:: Excerpted text ::

In short, lease decisions ripple through the workforce in ways that aren’t always visible at the planning stage.
Cost Visibility and Compliance
With ASC 842 in effect, companies must report nearly all leases on their balance sheets. This adds transparency—but also complexity. Many people leaders aren’t aware how these new disclosures affect budget decisions.
A study by EY found that 94% of companies underestimated the effort required to adopt ASC 842. The standard impacts how businesses assess long-term commitments—including whether to approve new headcount or launch office expansions.
If you’re not in the loop on how these leases are classified, you could be planning growth in locations your finance team is trying to exit. Or worse, you could be building a remote-first workforce that clashes with the company’s accounting obligations tied to physical spaces.
Questions Every People Leader Should Ask
You don’t need to become a lease accounting expert, but you should know enough to ask the right questions. Start here:
- What are our major lease obligations by region?
- Which leases are up for renewal in the next 12–24 months?
- Are we considering lease impact when approving headcount?
- Do our office locations align with our current and future workforce footprint?
- How do lease costs affect our remote work or hybrid strategies?
When people leaders ask these questions early, it creates better coordination across HR, finance, and operations. That means fewer surprises and smarter, faster execution.
Aligning Leases with Workforce Flexibility
Today’s workforce demands flexibility. But your lease portfolio may be anything but flexible. Long-term leases signed pre-pandemic often don’t match how people work today. That misalignment creates pressure—from finance, facilities, and employees.
Here’s where forward-thinking people leaders can lead:
- Advocate for Flexible Space – Push for coworking or short-term leases where growth is unpredictable.
- Support Lease Exit Plans – If offices are underused, help build the case for consolidation by showing hybrid work success metrics.
- Build Real Estate into Workforce Planning – Treat leases like any other constraint—just like hiring timelines or IT capacity.
- Highlight Employee Impact – Show how lease decisions affect culture, commute, and engagement.
HR can’t just react to lease decisions. It has to help shape them.
Final Thoughts
Business leases may seem like a finance-side concern, but they affect nearly every part of workforce strategy. From budgeting to geography to flexibility, the structure and timing of leases play a powerful role in what people teams can do—and how fast they can do it.
Understanding key concepts like ASC 842, asking the right questions, and collaborating with finance early can help people leaders turn lease realities into strategic assets—not blockers.
In short: if you’re leading people, you need to understand leases. Because they’re already shaping your plans—whether you realize it or not.

:::
:: Data for review ::

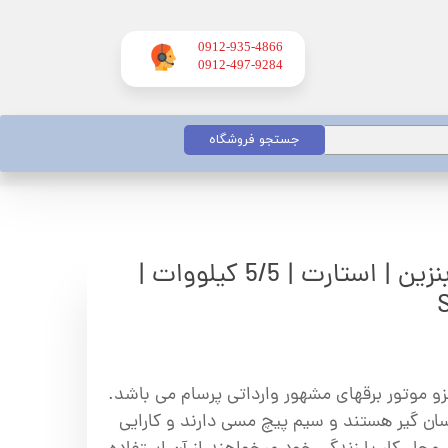
0912-935-4866
​​​​​​​0912-497-9284
جستجو فروشگاه
موتور برق اسپینا | بنزین | استارت | 5/5 کیلووات |
و موتور برقهای مشهور وارداتی پرسام می باشد.
سان گیر هستند و سیم پیچ مسی دارند و کارایی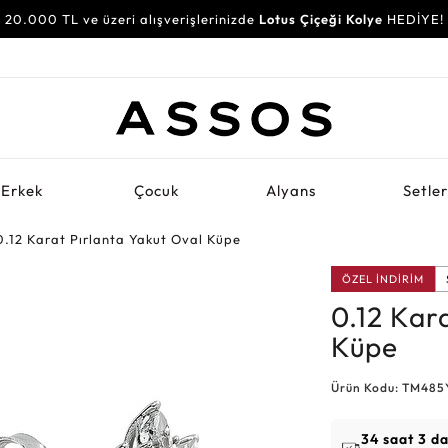
20.000 TL ve üzeri alışverişlerinizde
Lotus Çiçeği Kolye
HEDİYE!
Erkek
Çocuk
Alyans
Setle
0.12 Karat Pırlanta Yakut Oval Küpe
ÖZEL İNDİRİM
0.12 Kar
Küpe
Ürün Kodu: TM485
34 saat 3 d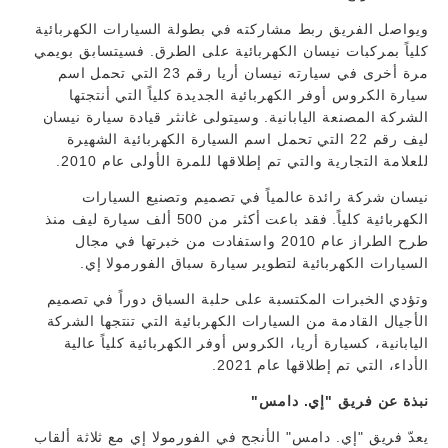
ويواصل الفريق ربط مشاركته في بطولة السيارات الكهربائية
كلياً بمركبات نيسان الكهربائية على الطرق. فسيتسابق بويمي
مرة أخرى في سيارته نيسان أريا رقم 23 التي تحمل اسم
سيارة الكروس أوفر الكهربائية الجديدة كلياً التي أنتجتها
الشركة المصنعة اليابانية. وسيتولى غانثر قيادة سيارة نيسان
ليف رقم 22 التي تحمل اسم السيارة الكهربائية الشهيرة
للعلامة التجارية والتي تم إطلاقها للمرة الأولى عام 2010.
نيسان شركة رائدة عالمياً في تصميم وتصنيع السيارات
الكهربائية كلياً. فقد باعت أكثر من 500 ألف سيارة ليف منذ
طرح الطراز عام 2010 واستفادت من خبرتها في مجال
السيارات الكهربائية لتطوير سيارة سباق الفورمولا إي.
وتؤدي الخبرات المكتسبة على حلبة السباق دوراً في تصميم
الأجيال القادمة من السيارات الكهربائية التي تنتجها الشركة
اليابانية، كسيارة أريا، الكروس أوفر الكهربائية كلياً عالية
الأداء، التي تم إطلاقها عام 2021.
نبذة عن فريق "إي. دامس"
يعدّ فريق "إي. دامس" الأنجح في الفورمولا إي مع ثلاثة ألقاب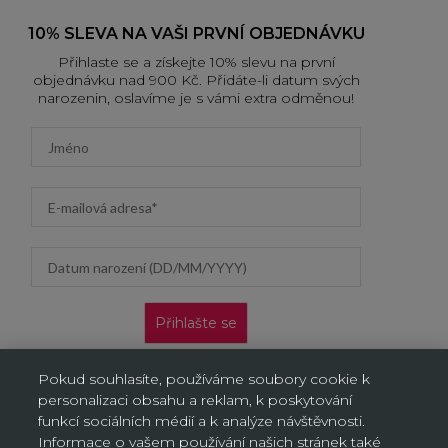
10% SLEVA NA VAŠI PRVNÍ OBJEDNÁVKU
Přihlaste se a získejte 10% slevu na první
objednávku nad 900 Kč. Přidáte-li datum svých
narozenin, oslavíme je s vámi extra odměnou!
First name
Email address
Datum narození (DD/MM/YYYY)
Přihlašte se
Nabídka platí pouze pro nové zákazníky na jejich první
Pokud souhlasíte, používáme soubory cookie k
objednávku. Vztahuje se jen na doručení na adresu a výdejní
personalizaci obsahu a reklam, k poskytování
místa, neplatí na objednávky doručované AL/AG. Kliknutím na
„Přihlásit se“ potvrzujete, že jste si přečetli Oznámení o ochraně
funkcí sociálních médií a k analýze návštěvnosti.
osobních údajů a souhlasíte s ním.
Informace o vašem používání našich stránek také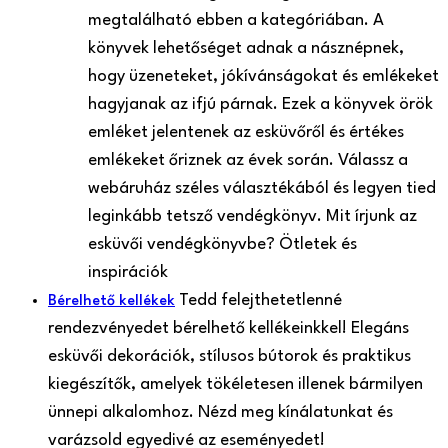
megtalálható ebben a kategóriában. A
könyvek lehetőséget adnak a násznépnek,
hogy üzeneteket, jókívánságokat és emlékeket
hagyjanak az ifjú párnak. Ezek a könyvek örök
emléket jelentenek az esküvőről és értékes
emlékeket őriznek az évek során. Válassz a
webáruház széles választékából és legyen tied
leginkább tetsző vendégkönyv. Mit írjunk az
esküvői vendégkönyvbe? Ötletek és
inspirációk
Tedd felejthetetlenné
Bérelhető kellékek
rendezvényedet bérelhető kellékeinkkel! Elegáns
esküvői dekorációk, stílusos bútorok és praktikus
kiegészítők, amelyek tökéletesen illenek bármilyen
ünnepi alkalomhoz. Nézd meg kínálatunkat és
varázsold egyedivé az eseményedet!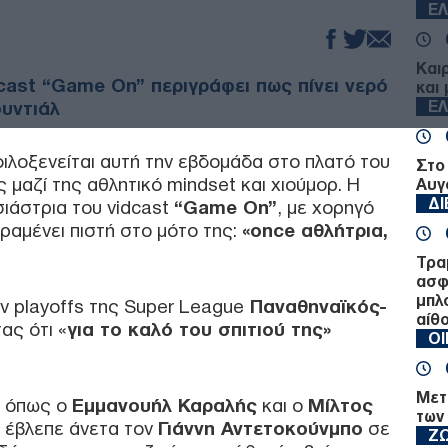
Ε
Και
cast “Game On” περιγράφει πως πίνει νερό
και 
υντιάλ
Ε
ιλοξενείται αυτή την εβδομάδα στο πλατό του
Στο
 μαζί της αθλητικό mindset και χιούμορ. Η
Αυγ
Δ
ιάστρια του vidcast
“Game On”
, με χορηγό
ραμένει πιστή στο μότο της:
«once αθλήτρια,
Τραμ
ασφ
μπλ
ων playoffs της Super League
Παναθηναϊκός-
αίθ
ας ότι «
για το καλό του σπιτιού της»
Ο
Μετ
, όπως ο
Εμμανουήλ Καραλής
και ο
Μίλτος
των
α έβλεπε άνετα τον
Γιάννη Αντετοκούνμπο
σε
Ζ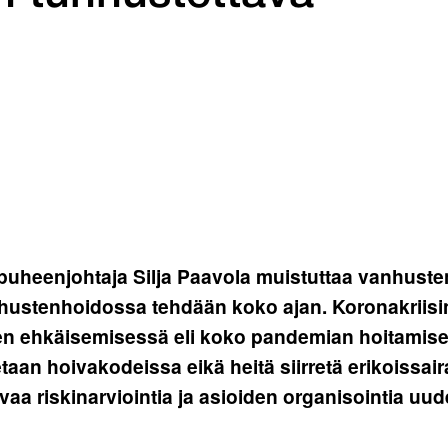
 puheenjohtaja Silja Paavola muistuttaa vanhustenh
hustenhoidossa tehdään koko ajan. Koronakriisin
sen ehkäisemisessä eli koko pandemian hoitamis
etaan hoivakodeissa eikä heitä siirretä erikoissa
aa riskinarviointia ja asioiden organisointia uude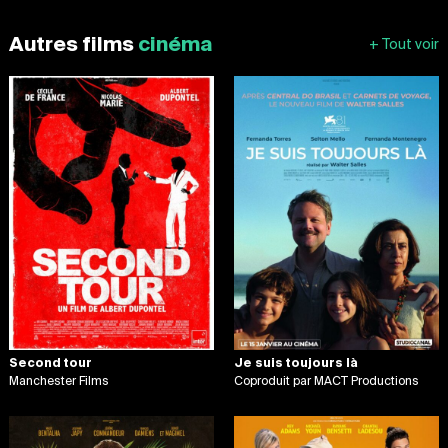
Autres films
cinéma
Second tour
Je suis toujours là
Manchester Films
Coproduit par MACT Productions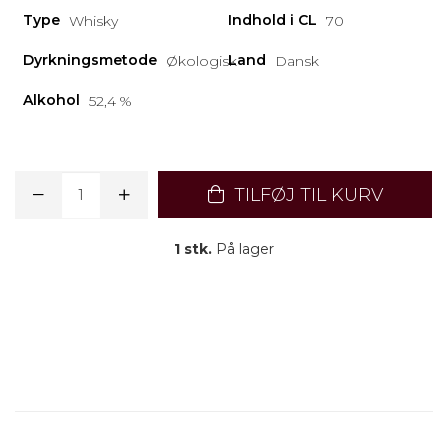
Type
Indhold i CL
Whisky
70
Dyrkningsmetode
Land
Økologisk
Dansk
Alkohol
52,4 %
TILFØJ TIL KURV
1 stk.
På lager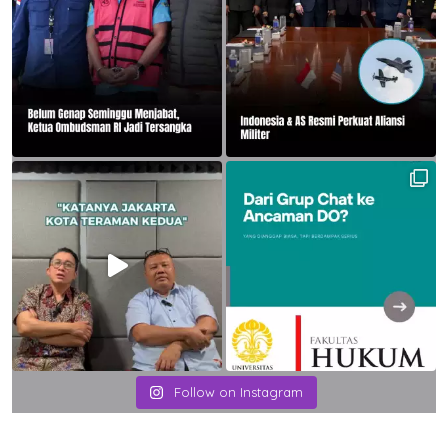
Follow on Instagram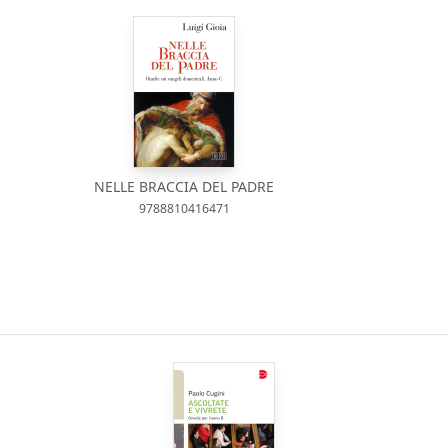
NELLE BRACCIA DEL PADRE
9788810416471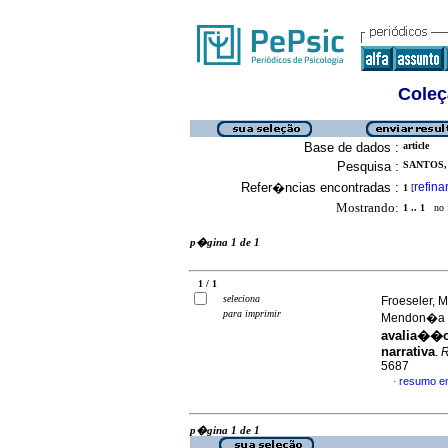
Coleç
Base de dados :
article
Pesquisa :
SANTOS,
Refer�ncias encontradas :
refina
1
[
Mostrando:
1 .. 1
no f
p�gina 1 de 1
1 / 1
seleciona
Froeseler, 
para imprimir
Mendon�a a
avalia��o
narrativa
.
R
5687
resumo e
·
p�gina 1 de 1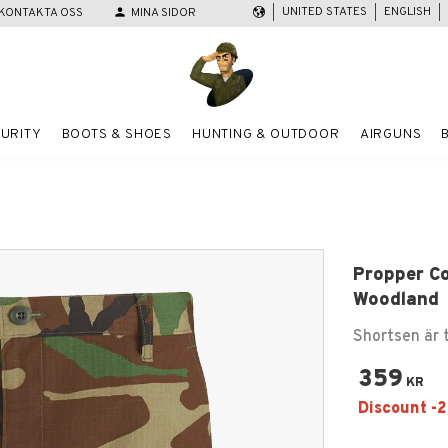
UNITED STATES
ENGLISH
KONTAKTA OSS
person
MINA SIDOR
URITY
BOOTS & SHOES
HUNTING & OUTDOOR
AIRGUNS
Propper C
Woodland
Shortsen är t
359
KR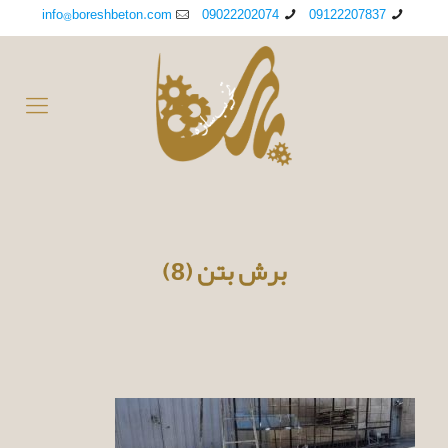
info@boreshbeton.com
09022202074
09122207837
برش بتن (8)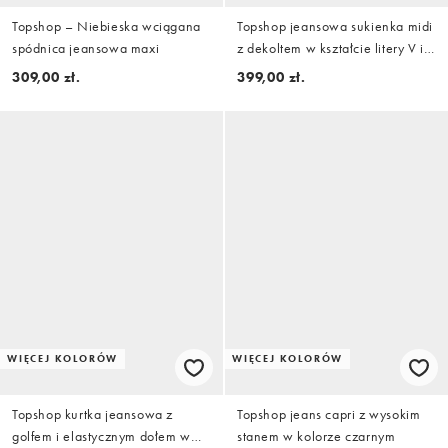
Topshop – Niebieska wciągana
Topshop jeansowa sukienka midi
spódnica jeansowa maxi
z dekoltem w kształcie litery V i
fasonem barrel w kolorze
309,00 zł.
399,00 zł.
różowym
WIĘCEJ KOLORÓW
WIĘCEJ KOLORÓW
Topshop kurtka jeansowa z
Topshop jeans capri z wysokim
golfem i elastycznym dołem w
stanem w kolorze czarnym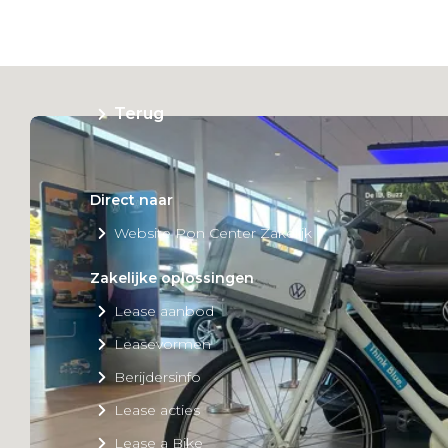
Private Lease
Terug
Direct naar
Website Pon Center Zakelijk
Zakelijke oplossingen
Lease aanbod
Leasevormen
Berijdersinfo
Lease acties
Lease a Bike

:::

* Goal of the exercise *
How would you render this sentence from the text on business leases and workforce planning in Spanish: "With ASC 842 in effect, companies must report nearly all leases on their balance sheets." You won't need the items for this.

* Response area *
Con la ASC 842 en vigor, las empresas deben reportar casi todos los arrendamientos en sus balances generales.